Question

Consider a live GNU/Linux distro with the following constraints: all the software should be contained in an initrd image (which results in its huge size) and the kernel contains as few statically-compiled modules as possible.

Consider the bootup process of the described distro: the bootloader (e.g. grub or isolinux) loads the kernel, which then loads and extracts the initrd into the memory. During the extraction (which takes 20-30 seconds on old computers) nothing happens on the screen.

I was wondering, is there a ready-made solution of showing a splash screen during the initrd extraction process? If not, can you please comment on the following ideas:

  1. Statically compile an e.g. 600x480x8bit image into the kernel and somehow flush it into the framebuffer while initrd is being extracted.

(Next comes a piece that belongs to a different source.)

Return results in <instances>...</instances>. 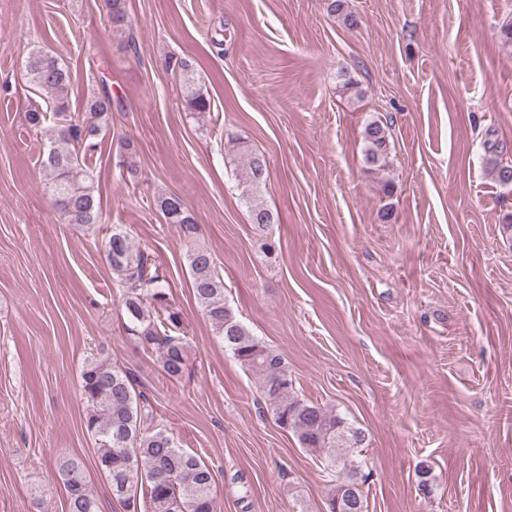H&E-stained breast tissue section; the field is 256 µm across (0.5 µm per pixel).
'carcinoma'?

  2. Do the same, but force a particular video driver to be loaded (e.g. VESA) and hack into its code, rather that kernel's framebuffer.

Thank you.

Was it helpful?

Solution

Perhaps you can make it simpler: Create 2 initrd files. The first one can be small. Then it can call Plymouth to show a splash screen while the real initrd is extracted.

OTHER TIPS

You are wrong if you think, that the kernel loads the initrd image. It is done by the boot loader. If you want to show a splash screen you have to tell your boot loader to display an image. How to do this depends on your boot loader.

You might try creating a plain .ppm file and use LZMA compression for the Kernel Compression Mode. This might be done by using the boot logo option, but not sure if it will work for you.

First you need to enable support in your kernel for Bootup logo and Standard 224-color Linux Logo:

Device Drivers —> Graphics Support –>

Support for frame buffer devices
VESA VGA graphics support
Video mode selection support
Framebuffer Console support
Select compiled-in fonts
VGA 8×16 font
Bootup logo
Standard 224-color Linux log

Second,if supposed that you have a .png image named screen.png, you need to generate the appropiate .ppm file: pngtopnm screen.png| ppmquant -fs 223 | pnmtoplainpnm > /usr/src/linux/drivers/video/logo/logo_linux_clut224.ppm

Then just compile, install, update your bootloader and check if it works for you.